▸ **THE DATA**:
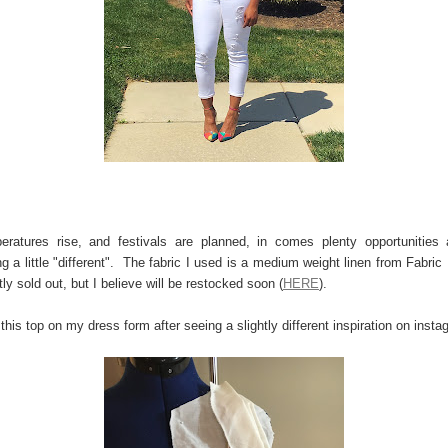
ratures rise, and festivals are planned, in comes plenty opportunities
g a little "different". The fabric I used is a medium weight linen from Fabric 
tly sold out, but I believe will be restocked soon (
HERE
).
 this top on my dress form after seeing a slightly different inspiration on ins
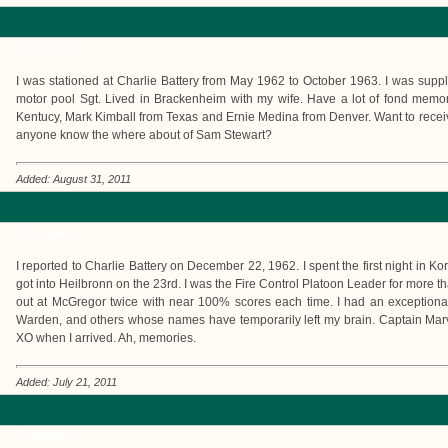
Comments:
I was stationed at Charlie Battery from May 1962 to October 1963. I was suppl
motor pool Sgt. Lived in Brackenheim with my wife. Have a lot of fond mem
Kentucy, Mark Kimball from Texas and Ernie Medina from Denver. Want to receiv
anyone know the where about of Sam Stewart?
Added: August 31, 2011
Comments:
I reported to Charlie Battery on December 22, 1962. I spent the first night in
got into Heilbronn on the 23rd. I was the Fire Control Platoon Leader for more th
out at McGregor twice with near 100% scores each time. I had an exception
Warden, and others whose names have temporarily left my brain. Captain Ma
XO when I arrived. Ah, memories.
Added: July 21, 2011
Comments:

▸ **TASK**: Write out the records above exactly as they stand, leaving out every picture.

▸ **RESPONSE AREA**:
ratures rise, and festivals are planned, in comes plenty opportunities
g a little "different". The fabric I used is a medium weight linen from Fabric 
tly sold out, but I believe will be restocked soon (
HERE
).
 this top on my dress form after seeing a slightly different inspiration on ins
Comments:
I was stationed at Charlie Battery from May 1962 to October 1963. I was suppl
motor pool Sgt. Lived in Brackenheim with my wife. Have a lot of fond mem
Kentucy, Mark Kimball from Texas and Ernie Medina from Denver. Want to receiv
anyone know the where about of Sam Stewart?
Added: August 31, 2011
Comments:
I reported to Charlie Battery on December 22, 1962. I spent the first night in
got into Heilbronn on the 23rd. I was the Fire Control Platoon Leader for more th
out at McGregor twice with near 100% scores each time. I had an exception
Warden, and others whose names have temporarily left my brain. Captain Ma
XO when I arrived. Ah, memories.
Added: July 21, 2011
Comments:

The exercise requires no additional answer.